§ **GIVEN PASSAGE**
──────
Arjuna too could have asserted; but Arjuna only inquires. If Arjuna had asserted, dangers would have arisen. But he inquires. And I say: if it truly appears to someone—as it appears to Sartre—that there are no values, there is valuelessness; that there is no meaning, no purpose—if it truly appears so, then there is no point in saying anything at all. One should fall silent. In such a state, only silence seems meaningful. All talk is vain.

But Sartre is not silent. He is eager to speak, to explain, to convince others of what he is saying. Then one fears that Sartre himself is not inwardly certain that what he is saying is true. Perhaps by persuading others and seeing agreement on their faces, he hopes to assure himself: if they find it right, it must be right; then I too will accept it as right.

If Sartre inquires, so far so good. But in the West the existentialist thinkers are turning inquiry into conclusion. And when inquiry itself becomes the answer, when the disciple becomes the master, when asking itself becomes telling, then a crisis of values arises—and that has arisen in the West. Everything is topsy-turvy. In that chaos no path can be seen. It cannot be seen—not because there is no path, the path is ever there. But if we decide in advance that there is no path and make that our answer, then seeing the path becomes impossible.

Arjuna does not assume so. Arjuna inquires greatly: there must be a way. I will search, I will ask; you tell me. He is saying to Krishna: you tell me, you explain to me. I am ignorant; I know nothing. He is humble. Arjuna’s ignorance is humble; Sartre’s ignorance is not. Sartre’s ignorance is very assertive. That is the danger. When ignorance becomes assertive, when ignorance grows vocal, no other thing is so dangerous. Yet often it is ignorance that grows vocal.

Arjuna is asking: I do not know; I have fallen into doubt; I am drowning in crisis—show me a way. But that there can be a way—his search for it is alive.

I hold that Arjuna is braver than Sartre. For to seek a way even in such deep despair is great courage. Sartre is not as brave; his pronouncements may sound brave, but he is not. In truth, often when a person walks down a dark alley, he whistles. The whistle sounds brave to the neighbors asleep. But a whistle proves no courage; it only shows that the man is afraid. That whistle is not evidence of courage; it is an attempt to hide fear.

The chaos, the anarchy the two world wars revealed before the West—the whirlwind that rose from below, the ground that split open, the volcano that opened its mouth before the West—there is an effort to deny that volcano.
──────
§ **WORK TASK**
In the passage comparing Arjuna and Sartre, who is judged the braver of the two?

§ **EXERCISE DATA**
──────
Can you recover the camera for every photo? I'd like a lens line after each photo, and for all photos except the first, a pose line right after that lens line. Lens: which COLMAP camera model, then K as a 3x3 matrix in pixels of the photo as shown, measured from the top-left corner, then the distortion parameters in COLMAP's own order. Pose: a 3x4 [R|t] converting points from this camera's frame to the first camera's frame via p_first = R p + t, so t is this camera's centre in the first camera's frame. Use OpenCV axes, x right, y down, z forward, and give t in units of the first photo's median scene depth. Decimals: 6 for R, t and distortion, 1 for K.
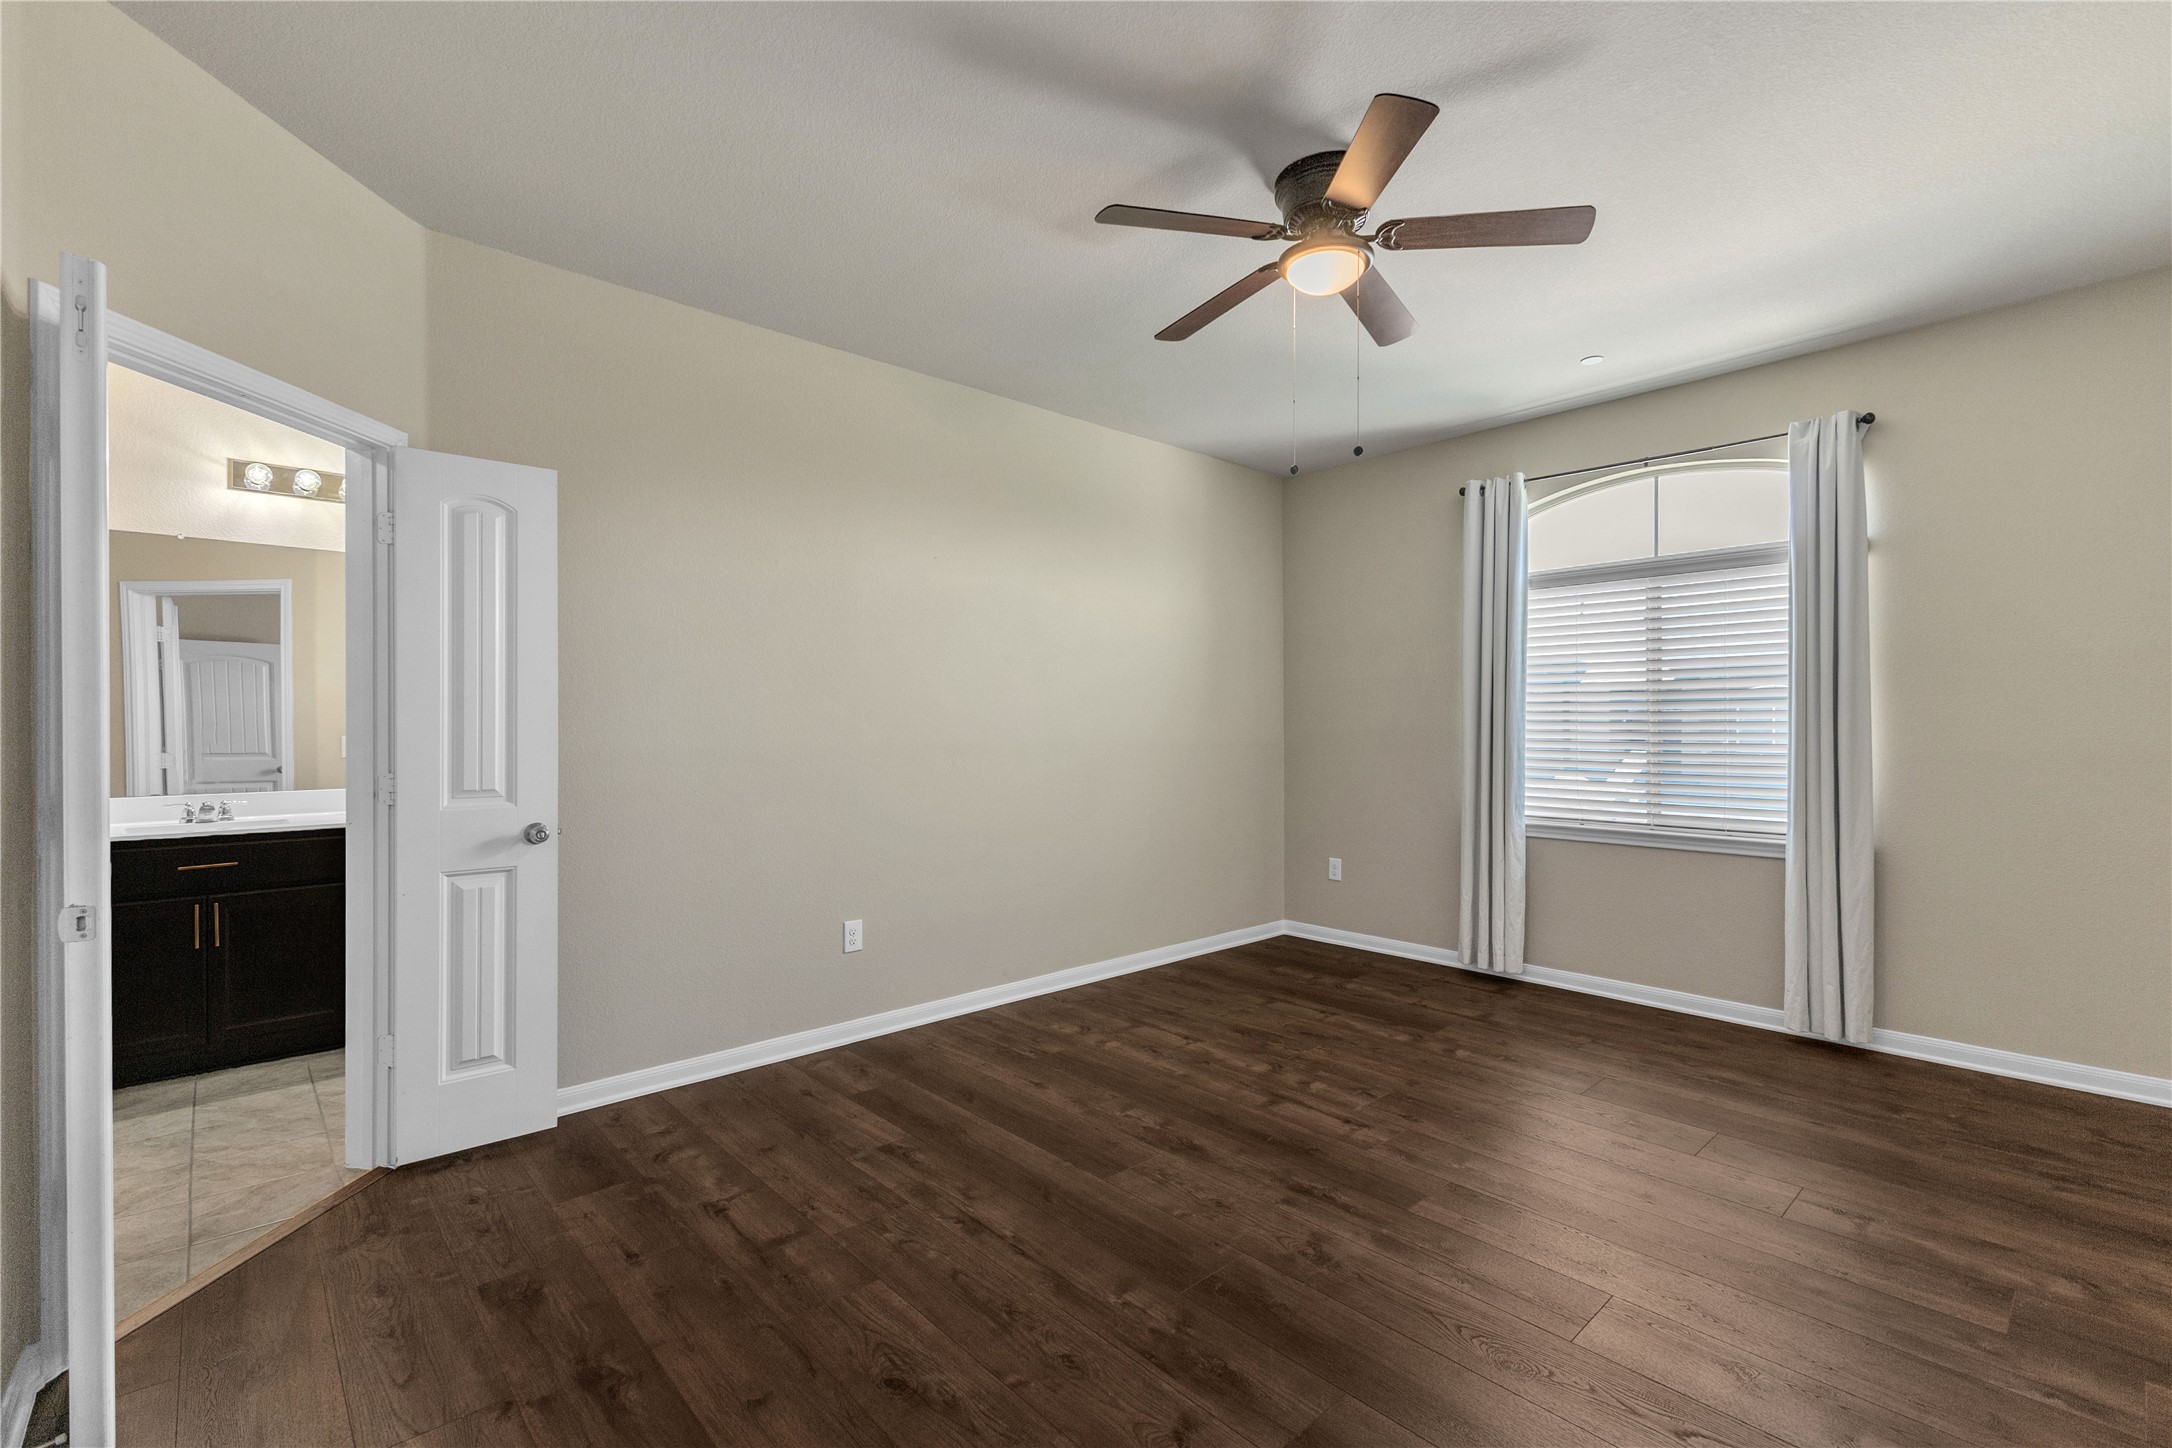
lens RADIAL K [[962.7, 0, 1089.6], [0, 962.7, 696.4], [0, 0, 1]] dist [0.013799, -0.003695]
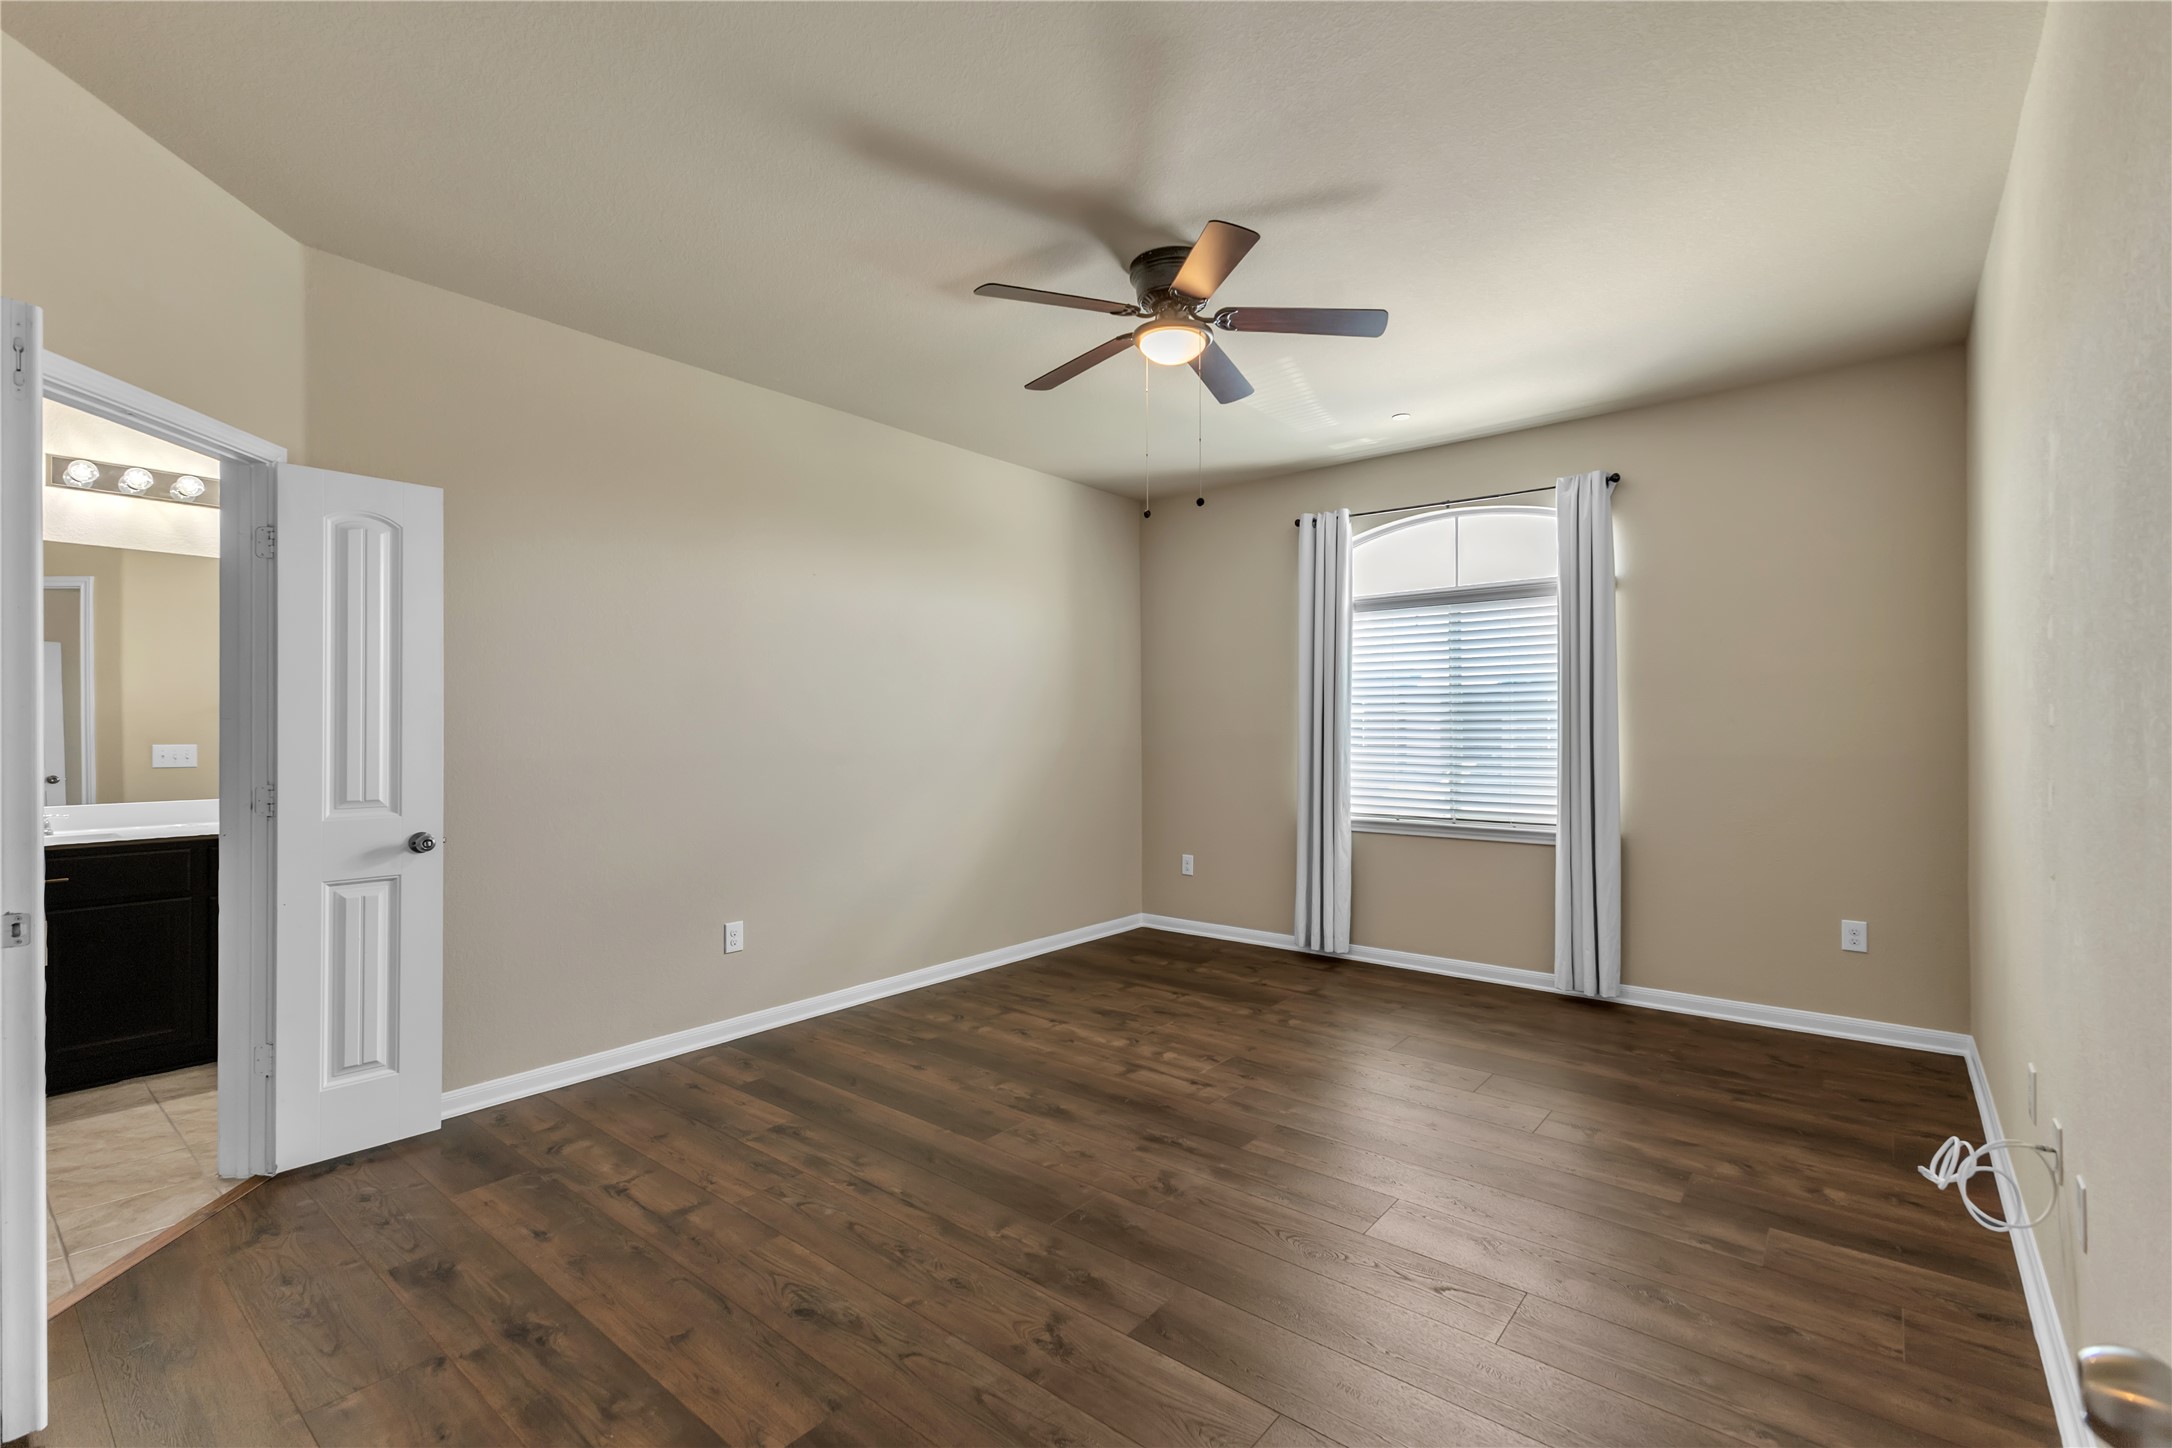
──────
§ **OUTPUT**
Arjuna